Taken together, our communicative behaviors constitute a rich network of cues, with considerable redundancy and overlap. When we interact with others, we use these behaviors to make complex inferences about what other people mean in their communications (Grice, 1957; Sperber & Wilson, 1995; Wharton, 2009), whether the interaction is proceeding smoothly and successfully, and to generate experiences of rapport, affiliation, similarity, and shared experience (Bargh & Chartrand, 1999; Lakin & Chartrand, 2003).
Communicative behaviors in practice: Comparing speech and music
Considering communicative behaviors in terms of the three categories outlined above allows us to identify meaningful, functional similarities and differences between different communicative activities, as opposed to superficial resemblances and disparities. To illustrate this, we will briefly consider the cases of two such activities—speech and music.
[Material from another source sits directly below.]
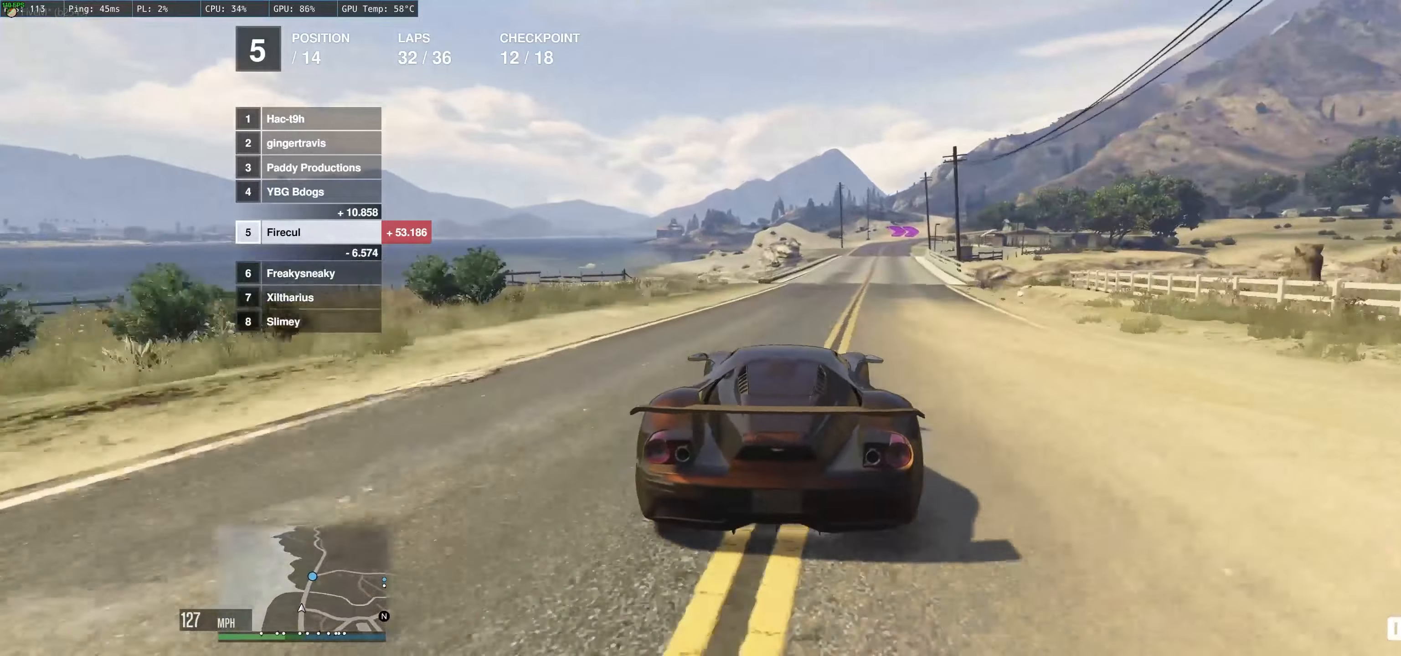
{"buttons": ["R2"], "left_stick": "center", "right_stick": "center", "events": [[67, "left_stick", "up-right"], [283, "left_stick", "center"], [400, "left_stick", "right"], [500, "left_stick", "center"]]}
In almost all the communicative activities that we would commonly class as speech, semantic information is strongly emphasized, whereas in those types we consider music this function is typically de-emphasized. Most obviously, music per se does not involve words, so cannot convey specific referential meanings as language does. Speech does, however, contain prosody—the timing, loudness, and voice quality of spoken information. As detailed above, these qualities can encode important semantic information by clarifying the linguistic meaning with which they co-exist. Comparable surface features may be found in music, such as the use of a perceptual accent to distinguish a structural component or highlight an event that is musically important (e.g., Drake & Palmer, 1993; Sloboda, 1983). Nevertheless, these cues cannot be said to have the same function as their linguistic counterparts, since music lacks the linguistic or conceptual meaning that in speech such behaviors work to clarify. Thus, music largely cannot be said to embrace truly semantic cues.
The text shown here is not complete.